A third panelist, Netflix CEO Reed Hastings, said that the technology was in place for his company to deliver movies via overnight download instead of through the mail, but that the licensing for a physical DVD was simpler for movie studios to grasp than download licensing.
But they all agreed, as did the fourth panelist, Evan Williams, that Web-based content delivery is here to stay and is going to grow despite the movie studios and record companies. If they don't want to play, so it goes. Someone else will fill that hungry Internet maw. (Maybe you?)
Tonight there's a VIP party hosted by NewsGator, followed by a cocktail reception hosted by AT&T, followed by birds of a feather sessions that, according to the program, are going to be at "various San Francisco restaurants."
Tomorrow -- Friday -- things start off with breakfast at 7:30 a.m., sponsored by NewsGator. The day ends with a closing reception sponsored by Yahoo! that starts at 5 p.m. and will probably go on until it's time for me to head to the airport for a red-eye flight back to Florida.
This is a draining conference for me, and I'm sure it's far more draining for people who paid $2800 to be here and are determined to get their money's worth. Many of them will, no doubt. Hiring feelers are out all over the place. Venture capitalists are looking for investment possibilities, and there are plenty of eager entrepreneurs looking for investors. In between the hype and buzzwords, there's a fair amount of thinking and discussing going on, and some new and interesting ideas are being presented. Business is being done. You might even say that businesses are being created here -- and you'd be right, in at least a few cases.

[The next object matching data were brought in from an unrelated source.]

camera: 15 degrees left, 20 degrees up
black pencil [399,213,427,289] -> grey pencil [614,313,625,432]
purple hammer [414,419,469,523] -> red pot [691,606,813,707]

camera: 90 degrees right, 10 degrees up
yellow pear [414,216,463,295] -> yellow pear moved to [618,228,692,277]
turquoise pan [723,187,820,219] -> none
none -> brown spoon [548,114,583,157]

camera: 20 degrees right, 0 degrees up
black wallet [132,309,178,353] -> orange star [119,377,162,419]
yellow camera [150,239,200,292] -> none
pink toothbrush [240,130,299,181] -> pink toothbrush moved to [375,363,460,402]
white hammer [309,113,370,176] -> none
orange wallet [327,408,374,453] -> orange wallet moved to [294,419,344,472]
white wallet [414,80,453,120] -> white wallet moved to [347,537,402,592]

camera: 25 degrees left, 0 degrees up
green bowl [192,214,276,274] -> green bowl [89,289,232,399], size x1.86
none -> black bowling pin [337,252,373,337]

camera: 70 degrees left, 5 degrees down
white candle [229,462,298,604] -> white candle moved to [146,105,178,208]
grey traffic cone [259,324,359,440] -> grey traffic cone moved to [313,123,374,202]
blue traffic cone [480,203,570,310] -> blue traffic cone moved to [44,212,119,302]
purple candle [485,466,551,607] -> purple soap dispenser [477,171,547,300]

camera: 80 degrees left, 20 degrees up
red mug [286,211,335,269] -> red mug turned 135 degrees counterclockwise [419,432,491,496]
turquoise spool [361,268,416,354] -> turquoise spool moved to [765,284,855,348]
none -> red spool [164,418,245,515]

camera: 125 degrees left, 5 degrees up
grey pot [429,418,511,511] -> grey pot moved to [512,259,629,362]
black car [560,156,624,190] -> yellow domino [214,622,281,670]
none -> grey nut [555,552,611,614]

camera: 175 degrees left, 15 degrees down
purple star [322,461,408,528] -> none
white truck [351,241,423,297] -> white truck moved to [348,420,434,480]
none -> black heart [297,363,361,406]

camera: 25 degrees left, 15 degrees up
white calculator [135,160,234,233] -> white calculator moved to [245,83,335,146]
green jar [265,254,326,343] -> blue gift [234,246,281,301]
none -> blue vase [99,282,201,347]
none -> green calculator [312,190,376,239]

It was fun to spend a few retro hours in the heady days of the Web 1.0 1998 dot-com madness, but in many ways Web 2.0 in 2005 isn't far removed from that era in spirit. There's a prevailing attitude here that the Web is about to become something more than it is now (Web 2.0 - get it?), and even if we aren't all going to get mansion-rich out of the move toward a community-based, broadband multimedia Internet experience, a whole bunch of us will be able to make decent salaries (or go on making decent salaries) doing what we love.